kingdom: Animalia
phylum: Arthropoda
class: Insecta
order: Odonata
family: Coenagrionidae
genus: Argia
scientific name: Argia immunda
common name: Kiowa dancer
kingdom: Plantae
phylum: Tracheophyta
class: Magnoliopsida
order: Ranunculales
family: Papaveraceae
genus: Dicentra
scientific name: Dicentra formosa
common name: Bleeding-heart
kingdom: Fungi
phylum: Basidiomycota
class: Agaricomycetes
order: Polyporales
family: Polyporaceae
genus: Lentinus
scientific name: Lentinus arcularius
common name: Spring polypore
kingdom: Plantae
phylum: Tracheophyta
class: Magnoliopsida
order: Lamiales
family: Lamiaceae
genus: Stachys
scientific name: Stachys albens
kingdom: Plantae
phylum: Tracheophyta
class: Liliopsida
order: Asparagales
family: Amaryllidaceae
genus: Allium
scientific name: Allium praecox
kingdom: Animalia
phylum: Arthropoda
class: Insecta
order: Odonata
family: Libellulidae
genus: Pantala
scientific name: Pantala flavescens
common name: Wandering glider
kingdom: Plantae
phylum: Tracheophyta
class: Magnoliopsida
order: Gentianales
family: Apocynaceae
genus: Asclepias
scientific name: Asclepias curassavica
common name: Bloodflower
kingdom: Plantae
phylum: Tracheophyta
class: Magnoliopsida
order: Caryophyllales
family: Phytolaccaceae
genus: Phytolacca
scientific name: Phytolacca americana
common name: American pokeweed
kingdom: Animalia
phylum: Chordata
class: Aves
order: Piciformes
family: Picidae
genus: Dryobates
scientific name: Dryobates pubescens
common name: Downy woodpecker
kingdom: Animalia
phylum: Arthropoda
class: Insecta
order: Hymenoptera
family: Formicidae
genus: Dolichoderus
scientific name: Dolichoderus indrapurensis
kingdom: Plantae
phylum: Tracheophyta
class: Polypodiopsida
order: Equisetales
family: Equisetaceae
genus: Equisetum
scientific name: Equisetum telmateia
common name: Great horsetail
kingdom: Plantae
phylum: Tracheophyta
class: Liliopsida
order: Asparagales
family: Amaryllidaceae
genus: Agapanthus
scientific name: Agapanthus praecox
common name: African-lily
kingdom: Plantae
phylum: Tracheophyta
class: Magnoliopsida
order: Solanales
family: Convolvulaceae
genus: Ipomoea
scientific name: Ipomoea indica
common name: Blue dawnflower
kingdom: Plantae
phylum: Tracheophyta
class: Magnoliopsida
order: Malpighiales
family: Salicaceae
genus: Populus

WHAT YOU ARE ASKED TO DO: Please write out all the entries above again, switching every "common name" to "vernacular name" and leaving the rest unchanged.

THE COMPLETED TASK:
kingdom: Animalia
phylum: Arthropoda
class: Insecta
order: Odonata
family: Coenagrionidae
genus: Argia
scientific name: Argia immunda
vernacular name: Kiowa dancer
kingdom: Plantae
phylum: Tracheophyta
class: Magnoliopsida
order: Ranunculales
family: Papaveraceae
genus: Dicentra
scientific name: Dicentra formosa
vernacular name: Bleeding-heart
kingdom: Fungi
phylum: Basidiomycota
class: Agaricomycetes
order: Polyporales
family: Polyporaceae
genus: Lentinus
scientific name: Lentinus arcularius
vernacular name: Spring polypore
kingdom: Plantae
phylum: Tracheophyta
class: Magnoliopsida
order: Lamiales
family: Lamiaceae
genus: Stachys
scientific name: Stachys albens
kingdom: Plantae
phylum: Tracheophyta
class: Liliopsida
order: Asparagales
family: Amaryllidaceae
genus: Allium
scientific name: Allium praecox
kingdom: Animalia
phylum: Arthropoda
class: Insecta
order: Odonata
family: Libellulidae
genus: Pantala
scientific name: Pantala flavescens
vernacular name: Wandering glider
kingdom: Plantae
phylum: Tracheophyta
class: Magnoliopsida
order: Gentianales
family: Apocynaceae
genus: Asclepias
scientific name: Asclepias curassavica
vernacular name: Bloodflower
kingdom: Plantae
phylum: Tracheophyta
class: Magnoliopsida
order: Caryophyllales
family: Phytolaccaceae
genus: Phytolacca
scientific name: Phytolacca americana
vernacular name: American pokeweed
kingdom: Animalia
phylum: Chordata
class: Aves
order: Piciformes
family: Picidae
genus: Dryobates
scientific name: Dryobates pubescens
vernacular name: Downy woodpecker
kingdom: Animalia
phylum: Arthropoda
class: Insecta
order: Hymenoptera
family: Formicidae
genus: Dolichoderus
scientific name: Dolichoderus indrapurensis
kingdom: Plantae
phylum: Tracheophyta
class: Polypodiopsida
order: Equisetales
family: Equisetaceae
genus: Equisetum
scientific name: Equisetum telmateia
vernacular name: Great horsetail
kingdom: Plantae
phylum: Tracheophyta
class: Liliopsida
order: Asparagales
family: Amaryllidaceae
genus: Agapanthus
scientific name: Agapanthus praecox
vernacular name: African-lily
kingdom: Plantae
phylum: Tracheophyta
class: Magnoliopsida
order: Solanales
family: Convolvulaceae
genus: Ipomoea
scientific name: Ipomoea indica
vernacular name: Blue dawnflower
kingdom: Plantae
phylum: Tracheophyta
class: Magnoliopsida
order: Malpighiales
family: Salicaceae
genus: Populus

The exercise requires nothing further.